■ What to do
[1] In the short piece "Sunday in the Park" below, list each seasonal change named in the paragraph that begins "The light is different."
[2] Pick up the reflection on September below, titled "Sunday in the Park," and keep writing from its final sentence.

Sunday in the Park |

Sunday in the Park

The light is different. The morning starts later, the day ends sooner. The temperature fluctuates from needing a jacket to rolling up your sleeves in a matter of hours. The local peaches are perfect. And the trees put on a show of colors that give one pause.

We live a town that is unmistakably a resort town but, when September comes, there are few guests left or here yet. So we linger a bit at the market and the post office. There is decidedly less hustle to our bustle. And folks we have missed connecting with for months, due to everyone’s hectic schedules, now seem to have time to sit a spell and have a conversation about the blessed minutiae of their lives.

I have always found September somewhat sacred.

■ Dataset content
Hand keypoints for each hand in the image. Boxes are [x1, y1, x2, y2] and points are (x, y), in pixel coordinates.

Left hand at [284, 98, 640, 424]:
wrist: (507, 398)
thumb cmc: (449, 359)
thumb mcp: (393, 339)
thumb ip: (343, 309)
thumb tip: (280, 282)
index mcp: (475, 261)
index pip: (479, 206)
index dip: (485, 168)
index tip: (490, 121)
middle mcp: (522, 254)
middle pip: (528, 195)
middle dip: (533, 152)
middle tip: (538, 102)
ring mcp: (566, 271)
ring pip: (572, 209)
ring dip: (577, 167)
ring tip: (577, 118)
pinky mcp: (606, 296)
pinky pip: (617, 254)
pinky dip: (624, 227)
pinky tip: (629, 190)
---
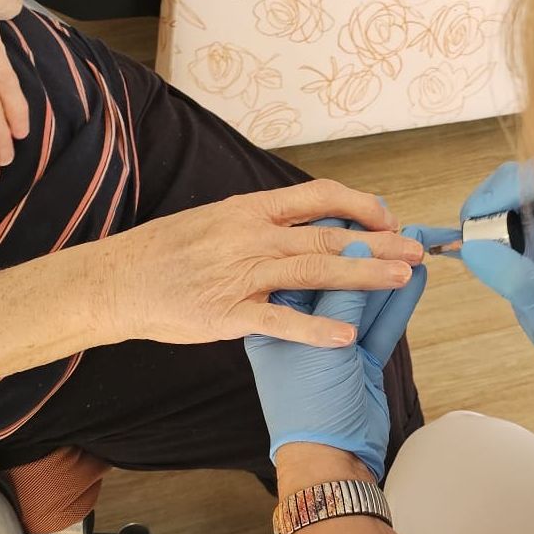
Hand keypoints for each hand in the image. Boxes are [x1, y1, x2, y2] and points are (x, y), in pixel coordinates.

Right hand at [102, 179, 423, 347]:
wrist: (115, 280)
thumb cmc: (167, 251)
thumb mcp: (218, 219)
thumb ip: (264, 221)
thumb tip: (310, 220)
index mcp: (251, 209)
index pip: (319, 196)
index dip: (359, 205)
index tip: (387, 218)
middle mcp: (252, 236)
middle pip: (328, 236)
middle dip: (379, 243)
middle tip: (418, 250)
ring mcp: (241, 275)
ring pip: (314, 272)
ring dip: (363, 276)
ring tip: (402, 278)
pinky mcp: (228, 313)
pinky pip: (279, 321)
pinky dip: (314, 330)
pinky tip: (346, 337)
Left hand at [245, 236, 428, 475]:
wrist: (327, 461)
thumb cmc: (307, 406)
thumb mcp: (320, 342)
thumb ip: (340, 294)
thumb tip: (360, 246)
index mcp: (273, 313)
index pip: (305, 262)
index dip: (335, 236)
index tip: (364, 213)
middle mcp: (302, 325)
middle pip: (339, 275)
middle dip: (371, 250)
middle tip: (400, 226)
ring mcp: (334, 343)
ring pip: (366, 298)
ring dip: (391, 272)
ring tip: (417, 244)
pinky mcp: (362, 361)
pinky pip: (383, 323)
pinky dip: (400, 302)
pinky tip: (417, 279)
...
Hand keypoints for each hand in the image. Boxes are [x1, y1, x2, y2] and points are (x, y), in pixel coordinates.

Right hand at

■ Answer list
[1]
- The light is different.
- The morning starts later.
- The day ends sooner.
- The temperature swings within hours from needing a jacket to rolling up your sleeves.
- The local peaches are perfect.
- The trees put on a show of colors.

[2]
At the start of the month I left town for a few days and went to another resort community on an island in the Pacific Northwest I have been visiting for almost 20 years now. I have grown to know parts of the island well, since I spent a summer up there a long time ago. I know when September rolls around where to find wild blackberries growing on paths in old-growth forests. I know where little inlets are marshy and where to expect to all nature of creatures from harbor seals to bald eagles to minke and Orca whales. I can walk for hours, and do, on paths that have changed little over the years. And I know my way into and around town where I have my favorite spots.

I have probably bought more sweaters in a tiny store on the Main Street there than any other single store I know. They are hand knit and snug and sensibly priced and yet still fashionable enough, all at once. There is a tea store that sells lavender chocolate-chip shortbread cookies that I haven’t figured out how to successfully duplicate here in the mountains. And they have an independent bookstore that was just off Main Street for years and moved last year around the corner to a slightly larger space to accommodate more books, of course, but also cards and music and work from local artists.

Island life has a rhythm all its own and an appreciation of how things come to the island, like books, and leave the island, like trash. You become aware. And when staying on a boat you understand the need to take on only what you need and remove those things that are no longer needed. It is a simplified life with few drawers or closets or extra space to squirrel things away.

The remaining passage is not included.